Dataset entries:
───

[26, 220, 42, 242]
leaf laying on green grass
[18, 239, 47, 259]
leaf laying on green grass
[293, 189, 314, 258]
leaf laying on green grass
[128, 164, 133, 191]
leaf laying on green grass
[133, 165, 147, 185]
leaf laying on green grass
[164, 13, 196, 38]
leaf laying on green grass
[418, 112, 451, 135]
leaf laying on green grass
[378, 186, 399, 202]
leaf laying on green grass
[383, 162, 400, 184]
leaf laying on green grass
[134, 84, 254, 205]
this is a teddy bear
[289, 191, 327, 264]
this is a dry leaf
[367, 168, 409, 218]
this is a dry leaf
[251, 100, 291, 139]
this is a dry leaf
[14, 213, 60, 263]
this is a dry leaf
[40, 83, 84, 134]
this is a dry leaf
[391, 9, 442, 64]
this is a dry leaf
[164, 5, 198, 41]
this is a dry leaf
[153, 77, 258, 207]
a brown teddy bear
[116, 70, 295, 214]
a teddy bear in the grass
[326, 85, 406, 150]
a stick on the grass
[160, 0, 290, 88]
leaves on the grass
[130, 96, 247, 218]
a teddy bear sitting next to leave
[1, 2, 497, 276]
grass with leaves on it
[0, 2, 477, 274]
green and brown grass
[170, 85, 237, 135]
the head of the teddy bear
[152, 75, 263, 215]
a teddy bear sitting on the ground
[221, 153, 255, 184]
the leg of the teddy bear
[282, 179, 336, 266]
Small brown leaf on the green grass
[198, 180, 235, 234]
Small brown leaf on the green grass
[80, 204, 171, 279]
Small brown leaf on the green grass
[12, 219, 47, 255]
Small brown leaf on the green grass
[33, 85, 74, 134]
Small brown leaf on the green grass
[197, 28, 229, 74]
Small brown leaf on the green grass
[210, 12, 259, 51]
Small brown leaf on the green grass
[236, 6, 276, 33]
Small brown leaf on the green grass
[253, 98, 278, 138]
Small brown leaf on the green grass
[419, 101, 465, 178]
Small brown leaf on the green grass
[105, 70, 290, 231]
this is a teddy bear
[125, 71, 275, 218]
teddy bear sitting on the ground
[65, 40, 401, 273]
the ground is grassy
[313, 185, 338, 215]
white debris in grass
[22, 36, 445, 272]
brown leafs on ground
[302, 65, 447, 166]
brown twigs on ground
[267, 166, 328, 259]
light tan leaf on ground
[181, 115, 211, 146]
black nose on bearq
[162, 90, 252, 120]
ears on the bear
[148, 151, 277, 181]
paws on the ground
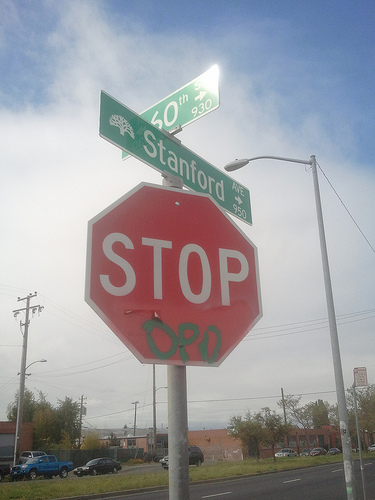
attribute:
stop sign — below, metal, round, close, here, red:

───

§ What the exercise asks
Output the lines above as a JSON list of strings, one string per line, omitting blank lines. Leave the pictures out of the answer.

§ Solution below
[
  "[26, 220, 42, 242]",
  "leaf laying on green grass",
  "[18, 239, 47, 259]",
  "leaf laying on green grass",
  "[293, 189, 314, 258]",
  "leaf laying on green grass",
  "[128, 164, 133, 191]",
  "leaf laying on green grass",
  "[133, 165, 147, 185]",
  "leaf laying on green grass",
  "[164, 13, 196, 38]",
  "leaf laying on green grass",
  "[418, 112, 451, 135]",
  "leaf laying on green grass",
  "[378, 186, 399, 202]",
  "leaf laying on green grass",
  "[383, 162, 400, 184]",
  "leaf laying on green grass",
  "[134, 84, 254, 205]",
  "this is a teddy bear",
  "[289, 191, 327, 264]",
  "this is a dry leaf",
  "[367, 168, 409, 218]",
  "this is a dry leaf",
  "[251, 100, 291, 139]",
  "this is a dry leaf",
  "[14, 213, 60, 263]",
  "this is a dry leaf",
  "[40, 83, 84, 134]",
  "this is a dry leaf",
  "[391, 9, 442, 64]",
  "this is a dry leaf",
  "[164, 5, 198, 41]",
  "this is a dry leaf",
  "[153, 77, 258, 207]",
  "a brown teddy bear",
  "[116, 70, 295, 214]",
  "a teddy bear in the grass",
  "[326, 85, 406, 150]",
  "a stick on the grass",
  "[160, 0, 290, 88]",
  "leaves on the grass",
  "[130, 96, 247, 218]",
  "a teddy bear sitting next to leave",
  "[1, 2, 497, 276]",
  "grass with leaves on it",
  "[0, 2, 477, 274]",
  "green and brown grass",
  "[170, 85, 237, 135]",
  "the head of the teddy bear",
  "[152, 75, 263, 215]",
  "a teddy bear sitting on the ground",
  "[221, 153, 255, 184]",
  "the leg of the teddy bear",
  "[282, 179, 336, 266]",
  "Small brown leaf on the green grass",
  "[198, 180, 235, 234]",
  "Small brown leaf on the green grass",
  "[80, 204, 171, 279]",
  "Small brown leaf on the green grass",
  "[12, 219, 47, 255]",
  "Small brown leaf on the green grass",
  "[33, 85, 74, 134]",
  "Small brown leaf on the green grass",
  "[197, 28, 229, 74]",
  "Small brown leaf on the green grass",
  "[210, 12, 259, 51]",
  "Small brown leaf on the green grass",
  "[236, 6, 276, 33]",
  "Small brown leaf on the green grass",
  "[253, 98, 278, 138]",
  "Small brown leaf on the green grass",
  "[419, 101, 465, 178]",
  "Small brown leaf on the green grass",
  "[105, 70, 290, 231]",
  "this is a teddy bear",
  "[125, 71, 275, 218]",
  "teddy bear sitting on the ground",
  "[65, 40, 401, 273]",
  "the ground is grassy",
  "[313, 185, 338, 215]",
  "white debris in grass",
  "[22, 36, 445, 272]",
  "brown leafs on ground",
  "[302, 65, 447, 166]",
  "brown twigs on ground",
  "[267, 166, 328, 259]",
  "light tan leaf on ground",
  "[181, 115, 211, 146]",
  "black nose on bearq",
  "[162, 90, 252, 120]",
  "ears on the bear",
  "[148, 151, 277, 181]",
  "paws on the ground",
  "attribute:",
  "stop sign — below, metal, round, close, here, red:"
]